Can you, can you taste the summer?
I do, I find it in your mouth

Now if I have a weakness it’s for sweetness
And it’s… floating on your breath, the sweetest melody

(Can you taste the Summer – Duran Duran)

 

Io sì che la sento, l’estate.
Finalmente, oserei dire!

Qui a Milano, è vero, il caldo è spesso insopportabile, afoso, appiccicoso, “schifoso” e le zanzare sono in agguato ad ogni angolo  (anche adesso sento quel maledetto, fastidioso ZZZZZZZ che mi gira intorno)… però, vuoi mettere? La mattina, capelli che con l’umidità mi fanno sembrare Chobin a parte, mi metto su la prima cosa che mi viene in mente e via.

Lo sento che è estate, perché paradossalmente, io che d’inverno reagisco al suono della sveglia come un ghiro senza possibilità di redenzione, nei mesi più caldi mi alzo quasi volentieri. Sempre in stato comatoso e con la faccia stropicciata (side-effect in deplorevole peggioramento anno dopo anno), ma tutto sommato “sprint” (tranne stamattina, in effetti). Certo, il risveglio in pieno Fantozzi-style non manca mai, ma meno concitato che in inverno, quando, se potessi, mi tufferei in strada direttamente dalla finestra del nostro quinto piano e in pigiamone di pile.

In estate le scarpe alte e colorate mi divertonoIn estate, invece, mi trasformo. Per esempio, metto volentieri i tacchi: mi piace dondolare a 10 cm di altezza. Mi mette allegria, mi ci sento bene.

Salgo sui miei “trampoloni”, infilo le cuffie (con la musica dei Duran nelle orecchie potrei andare fino al Polo Nord…  lì sì che è fresco!) e mi avvio verso il Passante di Trenord.

Con passo più o meno sicuro e l’aria un po’ sfrontata, il ritmo nelle orecchie, avanzo spedita, balzellon balzelloni, come Red Max nelle mitiche Wacky Races.

Le Wacky Races sono un ricordo bellissimo delle mie estati da piccola. Quando le estati duravano tre mesi. Cominciavano l’ultimo giorno di scuola a giugno, finivano a settembre. Tre mesi di libertà assoluta.

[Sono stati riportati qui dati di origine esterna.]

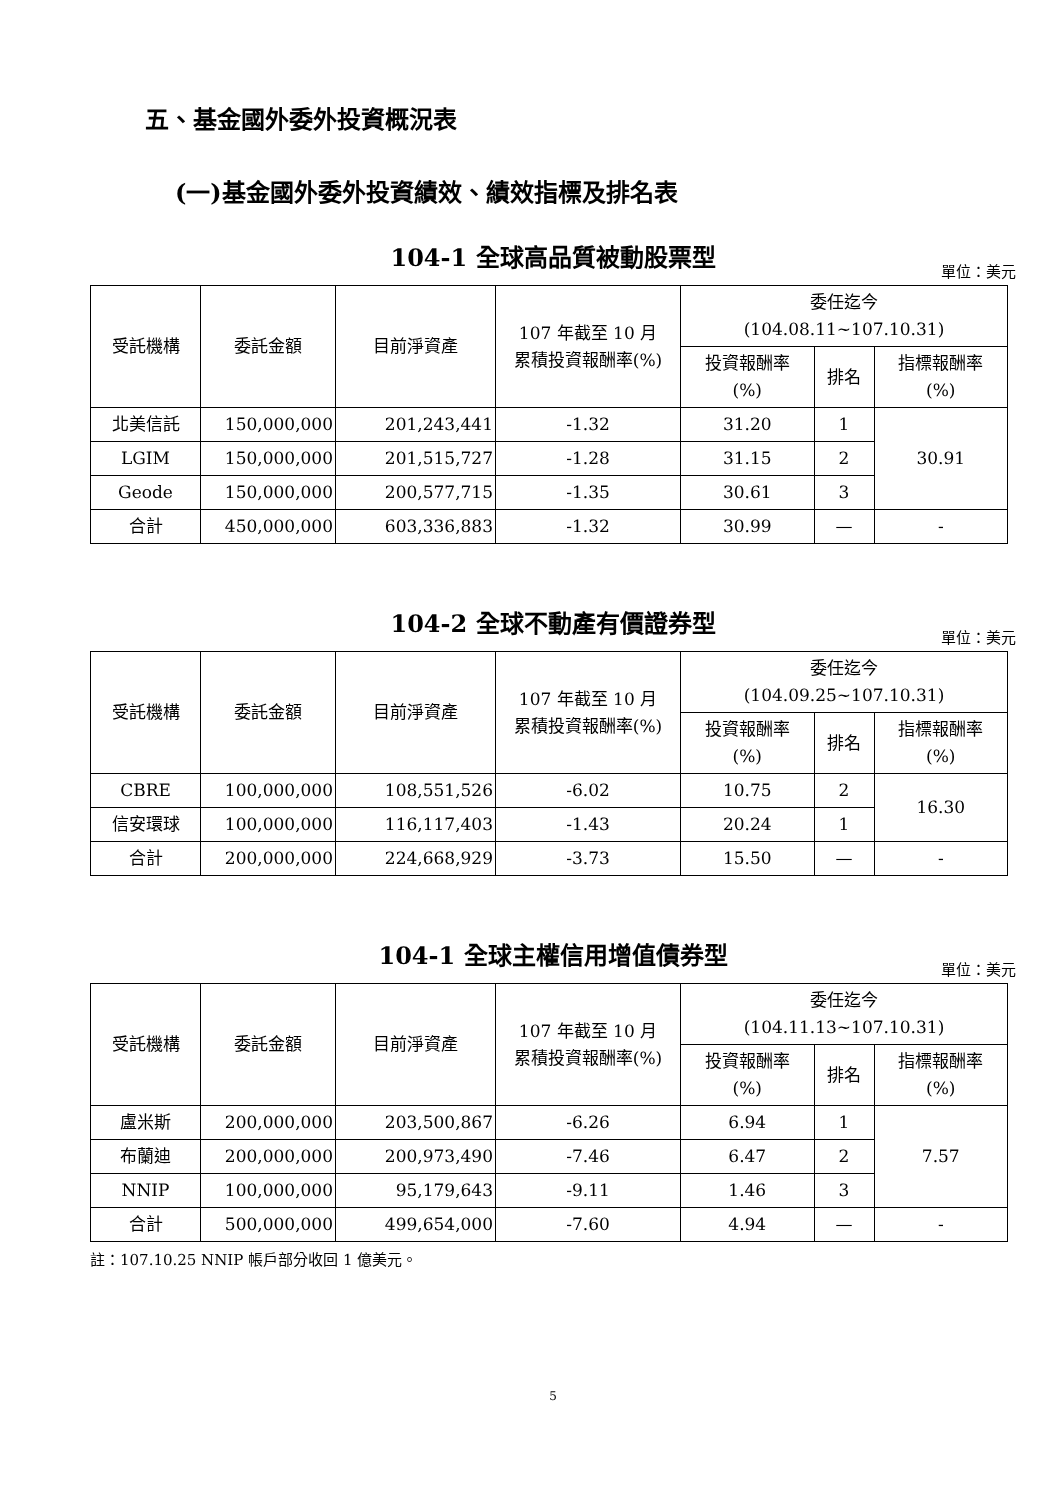五、基金國外委外投資概況表
(一)基金國外委外投資績效、績效指標及排名表
104-1 全球高品質被動股票型
單位：美元
| 受託機構 | 委託金額 | 目前淨資產 | 107 年截至 10 月 累積投資報酬率(%) | 委任迄今 (104.08.11~107.10.31) | | |
| --- | --- | --- | --- | --- | --- | --- |
| | | | | 投資報酬率 (%) | 排名 | 指標報酬率 (%) |
| 北美信託 | 150,000,000 | 201,243,441 | -1.32 | 31.20 | 1 | 30.91 |
| LGIM | 150,000,000 | 201,515,727 | -1.28 | 31.15 | 2 | |
| Geode | 150,000,000 | 200,577,715 | -1.35 | 30.61 | 3 | |
| 合計 | 450,000,000 | 603,336,883 | -1.32 | 30.99 | — | - |
104-2 全球不動產有價證券型
單位：美元
| 受託機構 | 委託金額 | 目前淨資產 | 107 年截至 10 月 累積投資報酬率(%) | 委任迄今 (104.09.25~107.10.31) | | |
| --- | --- | --- | --- | --- | --- | --- |
| | | | | 投資報酬率 (%) | 排名 | 指標報酬率 (%) |
| CBRE | 100,000,000 | 108,551,526 | -6.02 | 10.75 | 2 | 16.30 |
| 信安環球 | 100,000,000 | 116,117,403 | -1.43 | 20.24 | 1 | |
| 合計 | 200,000,000 | 224,668,929 | -3.73 | 15.50 | — | - |
104-1 全球主權信用增值債券型
單位：美元
| 受託機構 | 委託金額 | 目前淨資產 | 107 年截至 10 月 累積投資報酬率(%) | 委任迄今 (104.11.13~107.10.31) | | |
| --- | --- | --- | --- | --- | --- | --- |
| | | | | 投資報酬率 (%) | 排名 | 指標報酬率 (%) |
| 盧米斯 | 200,000,000 | 203,500,867 | -6.26 | 6.94 | 1 | 7.57 |
| 布蘭迪 | 200,000,000 | 200,973,490 | -7.46 | 6.47 | 2 | |
| NNIP | 100,000,000 | 95,179,643 | -9.11 | 1.46 | 3 | |
| 合計 | 500,000,000 | 499,654,000 | -7.60 | 4.94 | — | - |
註：107.10.25 NNIP 帳戶部分收回 1 億美元。
5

Le trascorrevamo, mio fratello ed io, per lo più in Abruzzo, nel paese natale di papà. E nei pomeriggi afosi, nell’ora in cui non ci era consentito uscire finché non fosse rinfrescato un po’, (divieto per altro spesso trasgredito, per andare a rubare uva, pannocchie e cercare more nelle campagne circostanti insieme ai nostri amici) rimanevamo incollati alla TV, a guardare un episodio dietro l’altro di questo cartone animato.

“Accidenti, doppio e triplo accidenti” si dannava Dick Dastardly, uno dei miei antieroi preferiti in assoluto, mentre il mitico Muttley se la ghignava.

Non sopportavo Penelope Pitstop, invece, e anzi mi era profondamente antipatica.

Ultimamente l’ho rivalutata, ma in fondo il mio personaggio preferito rimane Dastardly. Ricordo ancora con commozione l’unica puntata in cui sembrò, insieme a Muttley, aver vinto una gara. Ma non era vero. O meglio, la magnifica coppia arriva in effetti prima al traguardo, ma invece di tagliarlo si ferma a fare le foto di rito e gli altri concorrenti nel frattempo invece vincono.

Accidenti, doppio e triplo accidenti!

Ma non c’erano solo le Wacky Races, in quelle estati. Ricordo “Super Pollo”, “Carletto il Principe del Mostri” e “George, il re della foresta”che “non ne fa mai una giusta”. E Rocky Joe.

Che bei pomeriggi, quei pomeriggi d’estate.

Le vacanze duravano tre mesi.

Eravamo bambini. Forse il trucco stava tutto lì.